SOURCE MATERIAL:
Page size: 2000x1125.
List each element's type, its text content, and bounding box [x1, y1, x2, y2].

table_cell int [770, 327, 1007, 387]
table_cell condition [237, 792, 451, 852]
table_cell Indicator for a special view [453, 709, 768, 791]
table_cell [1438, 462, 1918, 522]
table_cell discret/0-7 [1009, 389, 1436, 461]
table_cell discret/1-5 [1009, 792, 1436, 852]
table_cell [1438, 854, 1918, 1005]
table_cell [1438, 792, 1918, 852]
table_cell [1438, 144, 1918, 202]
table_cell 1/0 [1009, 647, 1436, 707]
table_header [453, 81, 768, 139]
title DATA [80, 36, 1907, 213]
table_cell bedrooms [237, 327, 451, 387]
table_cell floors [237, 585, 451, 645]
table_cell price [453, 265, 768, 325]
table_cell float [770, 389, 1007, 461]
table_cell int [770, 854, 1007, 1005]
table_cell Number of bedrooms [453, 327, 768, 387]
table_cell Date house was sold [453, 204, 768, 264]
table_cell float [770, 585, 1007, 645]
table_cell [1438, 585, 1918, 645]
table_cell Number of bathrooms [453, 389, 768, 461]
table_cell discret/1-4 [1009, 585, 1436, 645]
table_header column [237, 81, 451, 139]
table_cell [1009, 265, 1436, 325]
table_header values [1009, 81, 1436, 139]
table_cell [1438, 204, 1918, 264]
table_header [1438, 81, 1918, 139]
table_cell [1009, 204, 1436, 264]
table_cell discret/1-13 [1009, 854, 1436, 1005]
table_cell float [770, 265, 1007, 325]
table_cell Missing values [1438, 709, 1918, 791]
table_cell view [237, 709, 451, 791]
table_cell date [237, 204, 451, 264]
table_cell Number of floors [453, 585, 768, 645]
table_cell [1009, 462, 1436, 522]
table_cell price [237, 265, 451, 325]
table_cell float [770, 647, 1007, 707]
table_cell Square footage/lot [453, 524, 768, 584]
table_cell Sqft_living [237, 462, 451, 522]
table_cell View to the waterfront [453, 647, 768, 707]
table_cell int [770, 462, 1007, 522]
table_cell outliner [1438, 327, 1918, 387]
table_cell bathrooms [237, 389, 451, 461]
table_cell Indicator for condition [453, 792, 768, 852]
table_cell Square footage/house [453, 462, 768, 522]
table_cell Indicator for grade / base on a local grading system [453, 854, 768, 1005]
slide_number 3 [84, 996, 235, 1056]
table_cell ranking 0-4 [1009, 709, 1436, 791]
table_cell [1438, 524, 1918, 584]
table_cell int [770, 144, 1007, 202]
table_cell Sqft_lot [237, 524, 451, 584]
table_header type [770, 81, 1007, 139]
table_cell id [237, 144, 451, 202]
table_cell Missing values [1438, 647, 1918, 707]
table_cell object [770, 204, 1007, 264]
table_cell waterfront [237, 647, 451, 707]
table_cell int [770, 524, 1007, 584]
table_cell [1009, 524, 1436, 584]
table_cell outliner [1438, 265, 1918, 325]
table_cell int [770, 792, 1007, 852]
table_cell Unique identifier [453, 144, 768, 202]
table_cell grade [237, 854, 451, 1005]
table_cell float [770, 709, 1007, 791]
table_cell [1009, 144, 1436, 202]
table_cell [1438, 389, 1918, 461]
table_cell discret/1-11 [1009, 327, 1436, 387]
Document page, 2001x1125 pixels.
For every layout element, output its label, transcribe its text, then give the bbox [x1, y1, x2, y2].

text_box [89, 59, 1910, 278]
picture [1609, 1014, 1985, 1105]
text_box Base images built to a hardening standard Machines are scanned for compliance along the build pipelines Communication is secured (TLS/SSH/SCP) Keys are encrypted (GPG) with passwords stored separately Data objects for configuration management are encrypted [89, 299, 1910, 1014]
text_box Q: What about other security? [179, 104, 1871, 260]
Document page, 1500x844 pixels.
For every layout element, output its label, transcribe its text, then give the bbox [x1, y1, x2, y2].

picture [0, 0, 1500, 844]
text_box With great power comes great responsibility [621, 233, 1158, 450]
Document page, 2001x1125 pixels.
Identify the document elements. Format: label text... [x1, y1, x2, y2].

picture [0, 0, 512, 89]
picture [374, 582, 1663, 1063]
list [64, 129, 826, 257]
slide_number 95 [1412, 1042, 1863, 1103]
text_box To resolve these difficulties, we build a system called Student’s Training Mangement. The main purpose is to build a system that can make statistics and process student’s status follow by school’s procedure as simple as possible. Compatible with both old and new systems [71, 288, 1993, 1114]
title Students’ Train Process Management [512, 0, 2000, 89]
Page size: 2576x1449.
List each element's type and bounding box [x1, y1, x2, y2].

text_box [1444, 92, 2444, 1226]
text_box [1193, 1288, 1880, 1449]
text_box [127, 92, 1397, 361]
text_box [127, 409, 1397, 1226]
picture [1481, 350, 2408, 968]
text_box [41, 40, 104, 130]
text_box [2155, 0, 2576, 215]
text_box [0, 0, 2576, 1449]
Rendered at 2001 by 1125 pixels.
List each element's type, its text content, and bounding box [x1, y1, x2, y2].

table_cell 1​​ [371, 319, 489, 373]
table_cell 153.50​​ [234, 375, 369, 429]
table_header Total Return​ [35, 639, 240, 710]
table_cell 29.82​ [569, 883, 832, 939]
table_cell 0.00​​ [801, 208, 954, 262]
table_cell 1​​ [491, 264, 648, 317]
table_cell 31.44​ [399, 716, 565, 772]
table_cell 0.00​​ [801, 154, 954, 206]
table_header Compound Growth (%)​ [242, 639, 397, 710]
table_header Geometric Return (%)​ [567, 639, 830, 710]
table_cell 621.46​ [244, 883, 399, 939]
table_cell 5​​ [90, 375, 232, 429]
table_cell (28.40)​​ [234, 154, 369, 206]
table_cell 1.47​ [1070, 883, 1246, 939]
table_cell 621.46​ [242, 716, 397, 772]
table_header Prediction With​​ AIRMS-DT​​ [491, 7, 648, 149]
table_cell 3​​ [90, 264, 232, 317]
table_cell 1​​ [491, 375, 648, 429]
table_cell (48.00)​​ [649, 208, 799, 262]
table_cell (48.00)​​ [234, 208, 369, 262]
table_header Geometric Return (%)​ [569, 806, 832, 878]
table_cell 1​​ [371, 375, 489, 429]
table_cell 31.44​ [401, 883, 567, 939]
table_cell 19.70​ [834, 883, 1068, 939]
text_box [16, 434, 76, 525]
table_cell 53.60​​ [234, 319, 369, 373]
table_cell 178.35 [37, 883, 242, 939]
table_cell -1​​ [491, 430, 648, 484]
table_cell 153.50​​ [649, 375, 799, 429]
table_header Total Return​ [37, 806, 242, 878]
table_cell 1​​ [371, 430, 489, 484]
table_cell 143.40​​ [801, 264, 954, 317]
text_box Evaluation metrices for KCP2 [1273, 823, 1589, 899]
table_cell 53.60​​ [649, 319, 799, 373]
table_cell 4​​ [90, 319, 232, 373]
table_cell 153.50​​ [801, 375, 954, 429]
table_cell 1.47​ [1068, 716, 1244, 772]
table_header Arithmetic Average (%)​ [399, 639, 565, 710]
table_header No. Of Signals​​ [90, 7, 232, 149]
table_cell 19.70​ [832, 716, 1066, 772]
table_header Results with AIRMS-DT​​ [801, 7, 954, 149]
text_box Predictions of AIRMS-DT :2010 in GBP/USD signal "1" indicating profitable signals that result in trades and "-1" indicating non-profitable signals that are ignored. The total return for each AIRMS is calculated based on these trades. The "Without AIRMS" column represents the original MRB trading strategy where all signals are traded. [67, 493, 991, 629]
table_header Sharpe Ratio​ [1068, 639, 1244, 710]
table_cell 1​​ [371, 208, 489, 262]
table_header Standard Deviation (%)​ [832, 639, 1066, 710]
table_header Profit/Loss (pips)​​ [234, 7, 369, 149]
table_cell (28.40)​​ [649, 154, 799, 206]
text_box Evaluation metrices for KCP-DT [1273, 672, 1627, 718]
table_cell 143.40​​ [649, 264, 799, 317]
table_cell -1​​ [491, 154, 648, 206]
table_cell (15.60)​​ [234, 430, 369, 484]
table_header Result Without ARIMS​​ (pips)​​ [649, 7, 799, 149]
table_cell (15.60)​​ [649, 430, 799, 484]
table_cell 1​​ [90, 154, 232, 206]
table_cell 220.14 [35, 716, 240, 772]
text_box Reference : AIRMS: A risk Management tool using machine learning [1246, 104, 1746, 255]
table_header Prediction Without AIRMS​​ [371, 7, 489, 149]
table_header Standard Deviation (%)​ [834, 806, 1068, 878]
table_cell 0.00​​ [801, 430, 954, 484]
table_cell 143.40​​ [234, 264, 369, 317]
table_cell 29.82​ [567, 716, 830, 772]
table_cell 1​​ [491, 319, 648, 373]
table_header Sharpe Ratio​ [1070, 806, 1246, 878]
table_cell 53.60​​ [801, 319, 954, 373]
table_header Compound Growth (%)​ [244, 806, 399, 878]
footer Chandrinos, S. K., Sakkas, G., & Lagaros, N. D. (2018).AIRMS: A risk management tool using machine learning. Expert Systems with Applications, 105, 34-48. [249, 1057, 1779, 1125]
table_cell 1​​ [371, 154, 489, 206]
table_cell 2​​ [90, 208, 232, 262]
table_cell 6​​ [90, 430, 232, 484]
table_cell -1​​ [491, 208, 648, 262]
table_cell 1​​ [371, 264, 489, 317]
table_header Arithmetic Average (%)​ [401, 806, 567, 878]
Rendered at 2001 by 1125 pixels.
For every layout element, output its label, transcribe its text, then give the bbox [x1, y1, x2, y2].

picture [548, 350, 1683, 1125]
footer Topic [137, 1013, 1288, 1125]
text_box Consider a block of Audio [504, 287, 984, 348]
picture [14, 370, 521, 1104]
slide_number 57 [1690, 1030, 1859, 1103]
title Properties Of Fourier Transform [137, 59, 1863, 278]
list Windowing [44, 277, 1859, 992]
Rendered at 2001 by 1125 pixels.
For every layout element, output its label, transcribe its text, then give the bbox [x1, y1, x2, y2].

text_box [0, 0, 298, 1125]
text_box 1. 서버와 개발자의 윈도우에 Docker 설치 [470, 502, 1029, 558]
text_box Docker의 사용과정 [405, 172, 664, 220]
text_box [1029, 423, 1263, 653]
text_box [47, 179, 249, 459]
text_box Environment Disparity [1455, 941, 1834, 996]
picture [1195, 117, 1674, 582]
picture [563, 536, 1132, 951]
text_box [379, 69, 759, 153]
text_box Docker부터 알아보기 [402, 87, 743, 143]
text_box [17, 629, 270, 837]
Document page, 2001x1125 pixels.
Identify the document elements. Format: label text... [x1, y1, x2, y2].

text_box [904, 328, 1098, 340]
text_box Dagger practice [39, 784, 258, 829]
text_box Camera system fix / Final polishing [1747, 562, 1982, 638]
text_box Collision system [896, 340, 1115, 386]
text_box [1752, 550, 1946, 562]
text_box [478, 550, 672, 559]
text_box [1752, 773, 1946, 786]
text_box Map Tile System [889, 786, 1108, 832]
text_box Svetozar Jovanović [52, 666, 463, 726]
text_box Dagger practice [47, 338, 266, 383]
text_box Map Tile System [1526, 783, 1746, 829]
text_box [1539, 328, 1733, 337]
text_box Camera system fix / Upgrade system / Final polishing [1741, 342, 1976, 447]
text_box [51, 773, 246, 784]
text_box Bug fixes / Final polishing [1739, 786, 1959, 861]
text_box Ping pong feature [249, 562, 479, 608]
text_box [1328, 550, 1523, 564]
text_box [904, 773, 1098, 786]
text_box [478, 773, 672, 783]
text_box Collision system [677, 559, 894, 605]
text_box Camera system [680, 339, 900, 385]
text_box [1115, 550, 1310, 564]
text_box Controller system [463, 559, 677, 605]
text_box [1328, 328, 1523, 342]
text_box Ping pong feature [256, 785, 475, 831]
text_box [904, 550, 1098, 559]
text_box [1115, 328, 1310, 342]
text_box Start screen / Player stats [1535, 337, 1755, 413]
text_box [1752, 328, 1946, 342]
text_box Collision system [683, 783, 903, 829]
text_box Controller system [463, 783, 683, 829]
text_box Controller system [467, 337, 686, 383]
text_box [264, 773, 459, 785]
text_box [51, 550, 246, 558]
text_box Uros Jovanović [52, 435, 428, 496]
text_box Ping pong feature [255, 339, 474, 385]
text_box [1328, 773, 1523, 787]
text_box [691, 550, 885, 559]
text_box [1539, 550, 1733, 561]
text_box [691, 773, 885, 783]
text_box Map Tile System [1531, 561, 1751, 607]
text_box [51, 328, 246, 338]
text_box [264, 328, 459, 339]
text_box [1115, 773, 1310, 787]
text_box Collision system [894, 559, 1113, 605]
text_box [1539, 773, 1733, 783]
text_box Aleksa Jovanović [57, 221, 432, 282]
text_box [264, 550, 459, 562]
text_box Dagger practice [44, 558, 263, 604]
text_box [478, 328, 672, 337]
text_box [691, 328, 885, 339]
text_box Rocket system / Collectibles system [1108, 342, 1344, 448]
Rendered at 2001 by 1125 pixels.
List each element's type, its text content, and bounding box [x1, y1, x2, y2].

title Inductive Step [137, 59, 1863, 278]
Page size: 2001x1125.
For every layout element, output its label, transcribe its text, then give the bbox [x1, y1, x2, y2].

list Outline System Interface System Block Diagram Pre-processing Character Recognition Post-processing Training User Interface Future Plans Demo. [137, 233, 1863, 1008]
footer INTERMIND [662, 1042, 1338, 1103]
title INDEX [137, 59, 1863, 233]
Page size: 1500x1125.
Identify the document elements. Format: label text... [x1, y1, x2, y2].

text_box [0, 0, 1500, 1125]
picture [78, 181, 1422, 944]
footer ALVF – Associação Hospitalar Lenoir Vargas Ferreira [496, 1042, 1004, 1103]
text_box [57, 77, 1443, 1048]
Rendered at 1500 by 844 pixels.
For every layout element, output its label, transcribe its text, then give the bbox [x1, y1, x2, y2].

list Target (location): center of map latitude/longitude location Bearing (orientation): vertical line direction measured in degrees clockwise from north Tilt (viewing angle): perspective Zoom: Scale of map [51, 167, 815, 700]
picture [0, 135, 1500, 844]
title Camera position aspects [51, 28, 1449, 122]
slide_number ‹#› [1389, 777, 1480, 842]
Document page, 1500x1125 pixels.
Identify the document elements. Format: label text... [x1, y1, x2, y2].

TRY IT: Reproduce verbatim the stretch of lines beginning with the one containing "Page size: 1500x1125." and ending at the close of the entries above.

RESPONSE TO THE TASK:
Page size: 1500x1125.
Identify the document elements. Format: label text... [x1, y1, x2, y2].

text_box [0, 0, 1500, 1125]
picture [78, 181, 1422, 944]
footer ALVF – Associação Hospitalar Lenoir Vargas Ferreira [496, 1042, 1004, 1103]
text_box [57, 77, 1443, 1048]
Rendered at 1500 by 844 pixels.
For every layout element, output its label, transcribe its text, then give the bbox [x1, y1, x2, y2].

list Target (location): center of map latitude/longitude location Bearing (orientation): vertical line direction measured in degrees clockwise from north Tilt (viewing angle): perspective Zoom: Scale of map [51, 167, 815, 700]
picture [0, 135, 1500, 844]
title Camera position aspects [51, 28, 1449, 122]
slide_number ‹#› [1389, 777, 1480, 842]
Document page, 1500x1125 pixels.
Identify the document elements. Format: label text... [x1, y1, x2, y2].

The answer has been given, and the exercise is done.